Work instructions => Work through the listing below, copying each line that carries the word "baseline".
---
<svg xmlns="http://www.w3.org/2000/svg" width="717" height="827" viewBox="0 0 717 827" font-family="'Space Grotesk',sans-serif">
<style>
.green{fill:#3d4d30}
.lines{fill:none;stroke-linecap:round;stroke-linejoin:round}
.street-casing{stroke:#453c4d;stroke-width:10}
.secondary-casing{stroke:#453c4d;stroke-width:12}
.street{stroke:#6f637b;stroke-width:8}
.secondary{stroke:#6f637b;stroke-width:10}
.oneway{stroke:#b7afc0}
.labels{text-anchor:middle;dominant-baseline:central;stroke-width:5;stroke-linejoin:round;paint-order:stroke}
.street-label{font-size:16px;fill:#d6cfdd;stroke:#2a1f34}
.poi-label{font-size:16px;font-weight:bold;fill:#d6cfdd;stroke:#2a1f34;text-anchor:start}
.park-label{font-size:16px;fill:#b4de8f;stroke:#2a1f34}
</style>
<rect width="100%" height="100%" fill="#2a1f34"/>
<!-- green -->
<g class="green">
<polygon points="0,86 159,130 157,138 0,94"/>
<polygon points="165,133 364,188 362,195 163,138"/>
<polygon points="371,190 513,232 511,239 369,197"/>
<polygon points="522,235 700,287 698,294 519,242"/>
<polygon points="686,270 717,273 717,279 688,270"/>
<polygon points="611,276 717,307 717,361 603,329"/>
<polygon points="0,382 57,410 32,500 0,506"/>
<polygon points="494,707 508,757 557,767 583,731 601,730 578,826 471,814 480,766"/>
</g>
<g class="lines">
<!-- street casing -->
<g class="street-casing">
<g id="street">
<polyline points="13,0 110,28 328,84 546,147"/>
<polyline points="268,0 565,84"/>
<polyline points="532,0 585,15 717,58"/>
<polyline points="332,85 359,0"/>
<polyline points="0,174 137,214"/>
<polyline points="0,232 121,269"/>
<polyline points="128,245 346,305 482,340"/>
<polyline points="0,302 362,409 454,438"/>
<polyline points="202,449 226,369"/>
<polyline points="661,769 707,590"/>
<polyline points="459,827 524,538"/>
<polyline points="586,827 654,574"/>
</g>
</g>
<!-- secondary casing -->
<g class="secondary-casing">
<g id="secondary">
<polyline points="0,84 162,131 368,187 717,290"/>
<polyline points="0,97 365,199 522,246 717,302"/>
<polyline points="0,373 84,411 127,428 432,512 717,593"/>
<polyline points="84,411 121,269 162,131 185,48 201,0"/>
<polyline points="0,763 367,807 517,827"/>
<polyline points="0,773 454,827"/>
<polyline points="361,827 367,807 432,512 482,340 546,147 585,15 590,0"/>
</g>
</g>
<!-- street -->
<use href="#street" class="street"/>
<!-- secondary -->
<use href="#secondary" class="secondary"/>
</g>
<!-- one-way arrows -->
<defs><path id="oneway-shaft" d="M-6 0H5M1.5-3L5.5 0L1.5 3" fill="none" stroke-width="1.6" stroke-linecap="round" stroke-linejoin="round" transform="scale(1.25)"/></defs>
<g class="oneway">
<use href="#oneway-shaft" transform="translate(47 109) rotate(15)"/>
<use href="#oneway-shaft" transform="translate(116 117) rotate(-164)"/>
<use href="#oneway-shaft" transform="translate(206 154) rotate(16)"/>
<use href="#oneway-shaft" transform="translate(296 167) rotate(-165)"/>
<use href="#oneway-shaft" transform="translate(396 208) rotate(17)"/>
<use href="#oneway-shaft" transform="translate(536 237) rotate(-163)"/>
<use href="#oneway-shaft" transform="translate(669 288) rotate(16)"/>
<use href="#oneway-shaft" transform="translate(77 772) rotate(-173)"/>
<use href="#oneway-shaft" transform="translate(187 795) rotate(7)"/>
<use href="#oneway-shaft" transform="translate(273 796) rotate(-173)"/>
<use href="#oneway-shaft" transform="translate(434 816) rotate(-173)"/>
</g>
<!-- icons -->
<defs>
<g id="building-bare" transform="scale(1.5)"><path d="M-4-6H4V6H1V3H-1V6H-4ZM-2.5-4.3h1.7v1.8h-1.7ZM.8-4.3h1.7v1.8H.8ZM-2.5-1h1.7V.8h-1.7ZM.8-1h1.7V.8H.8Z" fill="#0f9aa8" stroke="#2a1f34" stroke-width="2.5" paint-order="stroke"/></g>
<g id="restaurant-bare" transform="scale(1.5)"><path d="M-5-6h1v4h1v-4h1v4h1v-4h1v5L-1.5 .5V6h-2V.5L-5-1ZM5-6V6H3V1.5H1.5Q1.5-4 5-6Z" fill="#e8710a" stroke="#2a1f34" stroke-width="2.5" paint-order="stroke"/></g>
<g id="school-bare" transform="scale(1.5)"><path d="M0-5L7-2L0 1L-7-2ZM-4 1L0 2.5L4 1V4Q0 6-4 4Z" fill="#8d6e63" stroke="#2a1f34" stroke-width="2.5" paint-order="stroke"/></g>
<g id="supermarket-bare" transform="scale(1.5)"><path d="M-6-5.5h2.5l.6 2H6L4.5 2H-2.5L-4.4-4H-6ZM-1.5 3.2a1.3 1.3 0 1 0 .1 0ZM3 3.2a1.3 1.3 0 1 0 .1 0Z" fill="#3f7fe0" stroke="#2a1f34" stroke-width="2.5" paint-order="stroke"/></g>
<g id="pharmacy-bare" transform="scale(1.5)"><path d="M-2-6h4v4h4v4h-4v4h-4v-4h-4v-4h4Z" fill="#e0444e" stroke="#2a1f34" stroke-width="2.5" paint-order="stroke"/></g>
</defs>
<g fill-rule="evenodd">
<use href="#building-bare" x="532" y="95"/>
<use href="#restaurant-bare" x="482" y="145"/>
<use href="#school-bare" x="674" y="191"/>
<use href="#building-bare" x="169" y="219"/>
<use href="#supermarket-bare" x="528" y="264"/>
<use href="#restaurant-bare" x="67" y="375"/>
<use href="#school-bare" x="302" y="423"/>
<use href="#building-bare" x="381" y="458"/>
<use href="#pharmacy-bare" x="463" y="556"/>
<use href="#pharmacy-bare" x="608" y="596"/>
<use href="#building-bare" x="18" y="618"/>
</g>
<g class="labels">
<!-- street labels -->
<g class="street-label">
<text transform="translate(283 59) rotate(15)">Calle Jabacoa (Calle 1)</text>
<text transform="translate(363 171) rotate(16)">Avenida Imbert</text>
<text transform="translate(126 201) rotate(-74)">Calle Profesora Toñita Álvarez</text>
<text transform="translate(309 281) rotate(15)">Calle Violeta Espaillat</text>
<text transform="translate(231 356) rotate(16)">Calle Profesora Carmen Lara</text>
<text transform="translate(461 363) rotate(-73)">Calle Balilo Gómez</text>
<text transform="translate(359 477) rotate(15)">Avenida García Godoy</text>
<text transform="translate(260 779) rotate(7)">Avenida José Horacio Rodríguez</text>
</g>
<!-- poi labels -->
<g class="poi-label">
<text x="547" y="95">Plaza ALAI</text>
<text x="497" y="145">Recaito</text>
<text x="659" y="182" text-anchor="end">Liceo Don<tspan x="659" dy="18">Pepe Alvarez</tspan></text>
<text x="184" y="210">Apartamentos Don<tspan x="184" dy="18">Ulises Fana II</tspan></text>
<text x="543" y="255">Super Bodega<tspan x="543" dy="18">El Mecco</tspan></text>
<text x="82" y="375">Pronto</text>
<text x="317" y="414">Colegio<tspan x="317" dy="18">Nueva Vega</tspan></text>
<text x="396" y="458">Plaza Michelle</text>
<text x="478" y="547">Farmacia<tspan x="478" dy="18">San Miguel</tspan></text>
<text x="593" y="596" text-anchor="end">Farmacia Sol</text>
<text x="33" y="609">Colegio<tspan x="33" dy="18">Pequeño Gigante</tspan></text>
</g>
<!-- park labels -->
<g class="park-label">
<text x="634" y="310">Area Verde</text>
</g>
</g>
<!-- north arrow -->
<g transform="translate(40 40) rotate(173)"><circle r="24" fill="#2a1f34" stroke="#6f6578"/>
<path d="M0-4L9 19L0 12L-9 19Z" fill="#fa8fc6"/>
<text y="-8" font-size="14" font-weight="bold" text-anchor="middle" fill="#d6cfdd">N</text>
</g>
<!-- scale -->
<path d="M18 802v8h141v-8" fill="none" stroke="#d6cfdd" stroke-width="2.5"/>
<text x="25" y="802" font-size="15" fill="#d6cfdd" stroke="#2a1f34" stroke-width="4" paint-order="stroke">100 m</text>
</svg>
---
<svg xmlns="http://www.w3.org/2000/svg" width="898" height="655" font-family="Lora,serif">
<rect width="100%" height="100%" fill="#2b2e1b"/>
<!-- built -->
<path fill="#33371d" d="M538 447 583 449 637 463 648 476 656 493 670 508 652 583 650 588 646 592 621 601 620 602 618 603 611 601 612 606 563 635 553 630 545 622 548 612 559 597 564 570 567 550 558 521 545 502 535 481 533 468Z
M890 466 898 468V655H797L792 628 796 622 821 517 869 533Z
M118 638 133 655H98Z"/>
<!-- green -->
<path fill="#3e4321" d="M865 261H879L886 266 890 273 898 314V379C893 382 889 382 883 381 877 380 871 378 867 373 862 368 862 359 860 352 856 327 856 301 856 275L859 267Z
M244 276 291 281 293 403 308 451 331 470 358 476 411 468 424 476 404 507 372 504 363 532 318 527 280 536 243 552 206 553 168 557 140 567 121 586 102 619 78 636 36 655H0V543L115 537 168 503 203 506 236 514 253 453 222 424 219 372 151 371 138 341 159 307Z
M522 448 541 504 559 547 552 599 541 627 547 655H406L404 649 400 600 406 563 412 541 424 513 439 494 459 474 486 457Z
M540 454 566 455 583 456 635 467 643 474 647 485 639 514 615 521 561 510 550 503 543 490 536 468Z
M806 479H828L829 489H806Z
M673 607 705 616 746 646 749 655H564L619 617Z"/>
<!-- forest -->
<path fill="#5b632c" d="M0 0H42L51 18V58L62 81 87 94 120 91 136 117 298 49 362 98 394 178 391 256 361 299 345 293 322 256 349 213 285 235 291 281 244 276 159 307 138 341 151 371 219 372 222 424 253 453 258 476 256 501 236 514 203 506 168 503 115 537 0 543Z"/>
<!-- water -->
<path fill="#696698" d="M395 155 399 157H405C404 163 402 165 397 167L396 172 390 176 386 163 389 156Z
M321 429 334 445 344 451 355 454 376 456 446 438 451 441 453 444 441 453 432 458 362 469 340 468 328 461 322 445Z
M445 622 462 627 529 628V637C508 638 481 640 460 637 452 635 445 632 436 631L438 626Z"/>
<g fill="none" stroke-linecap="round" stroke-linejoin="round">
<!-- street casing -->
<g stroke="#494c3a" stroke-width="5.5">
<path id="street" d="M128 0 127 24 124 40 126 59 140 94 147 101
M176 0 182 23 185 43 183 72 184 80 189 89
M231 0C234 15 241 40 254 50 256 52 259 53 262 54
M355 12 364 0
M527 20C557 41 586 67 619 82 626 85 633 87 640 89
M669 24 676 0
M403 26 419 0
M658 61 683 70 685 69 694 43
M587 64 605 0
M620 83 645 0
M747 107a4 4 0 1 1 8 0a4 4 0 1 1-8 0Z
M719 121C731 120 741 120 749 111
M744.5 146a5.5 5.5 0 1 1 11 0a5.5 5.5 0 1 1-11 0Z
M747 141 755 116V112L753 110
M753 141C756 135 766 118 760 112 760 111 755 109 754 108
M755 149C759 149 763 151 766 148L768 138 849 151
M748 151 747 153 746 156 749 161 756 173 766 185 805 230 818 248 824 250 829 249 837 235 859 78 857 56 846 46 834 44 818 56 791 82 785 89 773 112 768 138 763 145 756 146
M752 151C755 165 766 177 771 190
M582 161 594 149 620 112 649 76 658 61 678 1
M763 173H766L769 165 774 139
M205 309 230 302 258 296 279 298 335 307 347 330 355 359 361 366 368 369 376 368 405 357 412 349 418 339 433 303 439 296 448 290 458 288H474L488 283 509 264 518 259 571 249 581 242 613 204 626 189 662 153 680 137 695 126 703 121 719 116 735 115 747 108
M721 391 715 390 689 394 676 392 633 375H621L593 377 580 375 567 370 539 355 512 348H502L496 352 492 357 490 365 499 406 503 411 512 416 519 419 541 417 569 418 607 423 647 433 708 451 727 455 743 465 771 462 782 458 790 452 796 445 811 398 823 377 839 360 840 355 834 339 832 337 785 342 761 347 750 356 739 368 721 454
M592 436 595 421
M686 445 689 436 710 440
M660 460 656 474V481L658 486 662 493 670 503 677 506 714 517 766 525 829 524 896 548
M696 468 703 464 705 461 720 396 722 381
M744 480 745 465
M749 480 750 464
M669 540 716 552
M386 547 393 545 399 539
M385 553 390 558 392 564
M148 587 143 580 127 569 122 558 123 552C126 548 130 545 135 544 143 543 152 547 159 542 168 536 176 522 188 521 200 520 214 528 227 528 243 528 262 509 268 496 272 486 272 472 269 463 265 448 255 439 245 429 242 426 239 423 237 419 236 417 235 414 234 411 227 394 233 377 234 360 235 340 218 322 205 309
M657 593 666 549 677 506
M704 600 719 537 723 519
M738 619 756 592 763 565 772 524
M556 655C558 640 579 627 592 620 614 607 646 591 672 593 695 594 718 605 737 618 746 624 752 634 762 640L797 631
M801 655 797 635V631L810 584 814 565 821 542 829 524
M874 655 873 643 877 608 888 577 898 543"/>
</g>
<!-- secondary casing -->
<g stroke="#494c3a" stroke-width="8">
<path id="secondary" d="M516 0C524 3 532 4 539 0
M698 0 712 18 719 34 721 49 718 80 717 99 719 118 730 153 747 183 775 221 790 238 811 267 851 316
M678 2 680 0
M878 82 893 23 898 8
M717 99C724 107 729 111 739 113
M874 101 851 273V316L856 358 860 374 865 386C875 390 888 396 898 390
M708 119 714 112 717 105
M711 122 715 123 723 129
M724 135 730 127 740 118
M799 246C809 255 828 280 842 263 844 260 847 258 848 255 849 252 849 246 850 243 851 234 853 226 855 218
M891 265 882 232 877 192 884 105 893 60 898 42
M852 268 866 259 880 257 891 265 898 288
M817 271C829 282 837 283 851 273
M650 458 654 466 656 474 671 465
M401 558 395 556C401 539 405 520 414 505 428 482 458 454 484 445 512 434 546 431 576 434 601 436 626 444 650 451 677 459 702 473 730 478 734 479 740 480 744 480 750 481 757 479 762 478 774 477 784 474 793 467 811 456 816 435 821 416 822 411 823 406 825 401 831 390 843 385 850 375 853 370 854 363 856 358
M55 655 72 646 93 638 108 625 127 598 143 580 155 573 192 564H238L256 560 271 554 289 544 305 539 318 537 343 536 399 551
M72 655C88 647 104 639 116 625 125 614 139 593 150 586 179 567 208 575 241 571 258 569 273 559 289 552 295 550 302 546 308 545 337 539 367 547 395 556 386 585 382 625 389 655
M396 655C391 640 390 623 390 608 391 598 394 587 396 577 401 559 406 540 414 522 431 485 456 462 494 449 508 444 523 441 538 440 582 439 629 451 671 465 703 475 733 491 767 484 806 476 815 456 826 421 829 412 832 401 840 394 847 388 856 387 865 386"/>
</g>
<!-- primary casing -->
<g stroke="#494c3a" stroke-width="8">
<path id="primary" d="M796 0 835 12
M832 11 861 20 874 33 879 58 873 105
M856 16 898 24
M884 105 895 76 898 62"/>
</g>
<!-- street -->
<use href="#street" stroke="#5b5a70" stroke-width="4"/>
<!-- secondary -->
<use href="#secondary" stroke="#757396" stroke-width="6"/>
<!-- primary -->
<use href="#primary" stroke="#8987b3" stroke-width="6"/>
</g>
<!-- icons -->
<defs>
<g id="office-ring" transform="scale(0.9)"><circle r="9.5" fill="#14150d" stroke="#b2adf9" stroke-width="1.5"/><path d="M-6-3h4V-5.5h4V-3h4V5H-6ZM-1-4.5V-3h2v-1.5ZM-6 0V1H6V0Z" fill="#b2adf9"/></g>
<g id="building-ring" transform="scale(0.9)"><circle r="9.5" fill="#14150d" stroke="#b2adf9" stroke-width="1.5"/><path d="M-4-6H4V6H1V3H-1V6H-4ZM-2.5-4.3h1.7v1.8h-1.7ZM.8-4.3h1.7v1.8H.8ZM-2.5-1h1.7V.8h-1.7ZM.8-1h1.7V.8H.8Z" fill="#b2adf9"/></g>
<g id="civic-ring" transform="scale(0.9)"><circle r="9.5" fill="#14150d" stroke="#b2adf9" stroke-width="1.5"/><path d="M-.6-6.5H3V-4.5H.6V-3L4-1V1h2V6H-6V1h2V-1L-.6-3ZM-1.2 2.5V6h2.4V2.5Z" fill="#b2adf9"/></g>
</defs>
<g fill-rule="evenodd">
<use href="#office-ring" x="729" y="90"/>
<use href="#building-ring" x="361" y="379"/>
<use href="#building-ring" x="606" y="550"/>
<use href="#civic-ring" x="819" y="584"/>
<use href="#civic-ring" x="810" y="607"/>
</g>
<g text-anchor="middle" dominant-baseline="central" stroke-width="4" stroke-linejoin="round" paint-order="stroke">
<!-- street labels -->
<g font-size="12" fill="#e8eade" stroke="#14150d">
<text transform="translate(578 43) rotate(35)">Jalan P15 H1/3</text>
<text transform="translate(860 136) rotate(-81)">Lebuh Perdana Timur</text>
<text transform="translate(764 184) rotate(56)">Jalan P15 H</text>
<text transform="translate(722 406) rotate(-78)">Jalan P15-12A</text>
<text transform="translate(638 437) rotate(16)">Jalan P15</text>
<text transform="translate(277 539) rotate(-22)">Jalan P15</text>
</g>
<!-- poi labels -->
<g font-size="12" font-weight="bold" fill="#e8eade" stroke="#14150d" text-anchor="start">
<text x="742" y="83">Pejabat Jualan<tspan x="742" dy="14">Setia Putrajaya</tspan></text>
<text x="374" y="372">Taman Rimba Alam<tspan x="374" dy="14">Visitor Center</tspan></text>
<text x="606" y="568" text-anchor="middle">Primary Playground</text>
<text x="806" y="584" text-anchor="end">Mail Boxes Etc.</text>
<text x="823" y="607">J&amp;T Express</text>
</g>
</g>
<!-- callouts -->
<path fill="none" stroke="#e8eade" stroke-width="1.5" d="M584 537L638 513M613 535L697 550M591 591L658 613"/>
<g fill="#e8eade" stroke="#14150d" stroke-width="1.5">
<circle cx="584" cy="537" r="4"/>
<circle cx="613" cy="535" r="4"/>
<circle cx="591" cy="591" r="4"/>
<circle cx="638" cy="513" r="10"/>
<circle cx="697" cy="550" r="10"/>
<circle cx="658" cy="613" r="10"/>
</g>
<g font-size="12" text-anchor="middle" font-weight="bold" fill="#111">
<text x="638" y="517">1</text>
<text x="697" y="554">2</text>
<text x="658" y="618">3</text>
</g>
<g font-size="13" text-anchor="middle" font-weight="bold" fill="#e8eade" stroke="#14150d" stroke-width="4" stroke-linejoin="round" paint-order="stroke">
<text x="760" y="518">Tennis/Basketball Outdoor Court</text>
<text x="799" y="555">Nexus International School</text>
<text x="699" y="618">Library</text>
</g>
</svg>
---
Solution to this exercise =>
.labels{text-anchor:middle;dominant-baseline:central;stroke-width:5;stroke-linejoin:round;paint-order:stroke}
<g text-anchor="middle" dominant-baseline="central" stroke-width="4" stroke-linejoin="round" paint-order="stroke">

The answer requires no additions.